I am trying to find a way to determine the most similar word from a short sentence, such as:

input = "I love my car that is red"   # should map to "red-car"
input = "I purchased a new lorry"     # should map to "lorry"
input = "I hate my redcar"            # should map to "red-car"
input = "I will use my truck"         # should map to "truck owner"
input = "Look at that yellow lorri"   # should map to "lorry"

I have tried a number of approaches to this with no avail, including:

Vectoring the dataset and the input using TfidfVectorizer, then calculating the Cosine similarity of the vectorized input value against each individual, vectorized item value from the dataset.

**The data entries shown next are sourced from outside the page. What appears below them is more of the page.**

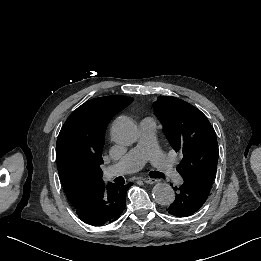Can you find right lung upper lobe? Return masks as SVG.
Segmentation results:
<instances>
[{"label": "right lung upper lobe", "instance_id": "obj_1", "mask_svg": "<svg viewBox=\"0 0 261 261\" xmlns=\"http://www.w3.org/2000/svg\"><path fill=\"white\" fill-rule=\"evenodd\" d=\"M132 101V97L125 96H104L89 100L78 107L61 128L56 143V160L65 194L72 205L104 182L102 174L96 177L90 185L72 184L65 177L70 160L95 161L102 164L101 153L107 124L116 113L123 110Z\"/></svg>", "mask_w": 261, "mask_h": 261}]
</instances>
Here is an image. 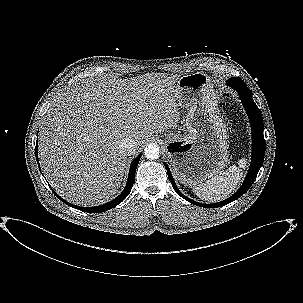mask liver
<instances>
[{
  "instance_id": "liver-1",
  "label": "liver",
  "mask_w": 303,
  "mask_h": 303,
  "mask_svg": "<svg viewBox=\"0 0 303 303\" xmlns=\"http://www.w3.org/2000/svg\"><path fill=\"white\" fill-rule=\"evenodd\" d=\"M179 78L99 74L56 96L43 118L38 144L43 173L55 191L76 205L111 199L127 169L122 140L137 143L134 154L154 133L177 127Z\"/></svg>"
}]
</instances>
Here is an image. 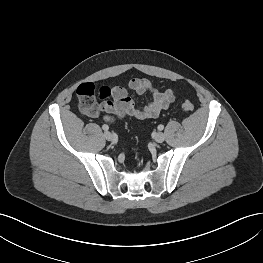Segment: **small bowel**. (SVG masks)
I'll return each mask as SVG.
<instances>
[{
    "instance_id": "1",
    "label": "small bowel",
    "mask_w": 263,
    "mask_h": 263,
    "mask_svg": "<svg viewBox=\"0 0 263 263\" xmlns=\"http://www.w3.org/2000/svg\"><path fill=\"white\" fill-rule=\"evenodd\" d=\"M132 91L138 95L149 94L150 100L143 106H137L130 97ZM112 100L101 102L87 113L90 117H101L107 122L126 117L137 120L156 118L167 109L175 100L172 90H160L146 78H132L127 87L115 86L112 88Z\"/></svg>"
}]
</instances>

The problem is, this only really works if the input contains the exact word(s) that are in the dataset - so for example, in the case where the input = "trai" then it would have a cosine value of 0, whereas I am trying to get it to map to the value "train" in the dataset.

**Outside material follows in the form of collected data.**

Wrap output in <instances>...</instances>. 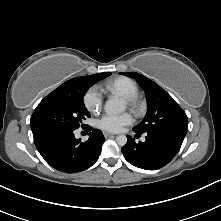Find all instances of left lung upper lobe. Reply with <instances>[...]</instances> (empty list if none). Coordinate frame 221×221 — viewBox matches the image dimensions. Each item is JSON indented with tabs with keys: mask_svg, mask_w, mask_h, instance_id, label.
<instances>
[{
	"mask_svg": "<svg viewBox=\"0 0 221 221\" xmlns=\"http://www.w3.org/2000/svg\"><path fill=\"white\" fill-rule=\"evenodd\" d=\"M123 74L135 78L147 97L146 116L140 124L133 128L135 132L139 134L176 132L186 135L188 129L186 113L166 91L141 74L135 72Z\"/></svg>",
	"mask_w": 221,
	"mask_h": 221,
	"instance_id": "obj_1",
	"label": "left lung upper lobe"
}]
</instances>
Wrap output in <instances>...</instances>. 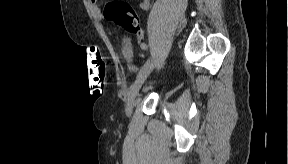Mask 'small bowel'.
<instances>
[{"instance_id":"c3829d8e","label":"small bowel","mask_w":288,"mask_h":164,"mask_svg":"<svg viewBox=\"0 0 288 164\" xmlns=\"http://www.w3.org/2000/svg\"><path fill=\"white\" fill-rule=\"evenodd\" d=\"M141 7L143 9H147L148 8V3L147 2L142 3Z\"/></svg>"}]
</instances>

The most obvious solution would be to perform a simple spell check, but that may not be a valid option, because I still want to choose the most similar result, even when the words are slightly different, i.e.:

input = "broke"    # should map to "broken lorry" given the above dataset

If someone could suggest other potential approach I could try, that would be much appreciated.

  • You might want to consider the Levenshtein distances between pairs of words, since it seems you want to be able to predict a match even given an incorrectly spelled input – axolotl Jun 20 '18 at 15:40
  • On a similar note, use of the `nltk` package should allow you to find the stem words (e.g. broken, broke, break could all be mapped to a single stem word). – Tom Dalton Jun 20 '18 at 15:54
  • @Aalok I have tried the Levenshtein distance, which I should have mentioned, but it doesn't seem to be a valid option as in some cases the `dataset` may contain a longer sentence such as `the red car`, whereas the `input` may just be a single word such as `red`, and given the nature of the Levenshtein distance it's unlikely they'll ever be accurately mapped (especially because it's such a huge dataset). –  Jun 20 '18 at 16:10

2 Answers2

0

As @Aaalok has suggested in the comments, one idea is to use a different distance/similarity function. Possible candidates include

  • Levenshtein distance (measures the number of changes to transform one string into the other)
  • N-gram similarity (measures the number of shared n-grams between both strings)

Another possibility is feature generation, i.e. enhancing the items in your dataset with additional strings. These could be n-grams, stems, or whatever suits your needs. For example, you could (automatically) expand red-car into

red-car red car
Florian Brucker
  • 9,621
  • 3
  • 48
  • 81
  • 1. I did briefly test out the Levenshtein distance, but I am a bit confused as to how that could accurately map, because say you have a dataset with only three items `dataset = ['fly', 'red car', 'train']` and `input = 'car'`, I would want it to map to `'red car'` as that's the most similar, but it would instead map to `fly` as that only needs three changes. 2. I haven't looked at N-gram similarity, I'll take a look now. 3. Editing the dataset isn't an option unfortunately. –  Jun 20 '18 at 16:47
  • For feature generation you don't need to edit the dataset. You load the dataset and then augment it (automatically) using code (for example by adding stems). You then use the augmented dataset as input for your learning algorithm. – Florian Brucker Jun 20 '18 at 16:51
0

Paragraph vector or doc2vec should solve your problem. Provided you've enough and proper dataset. Of course, you'll have to do lot of tuning to get your results right. You could try gensim/deeplearning4j. But you may have to use some other methods to manage spelling mistakes.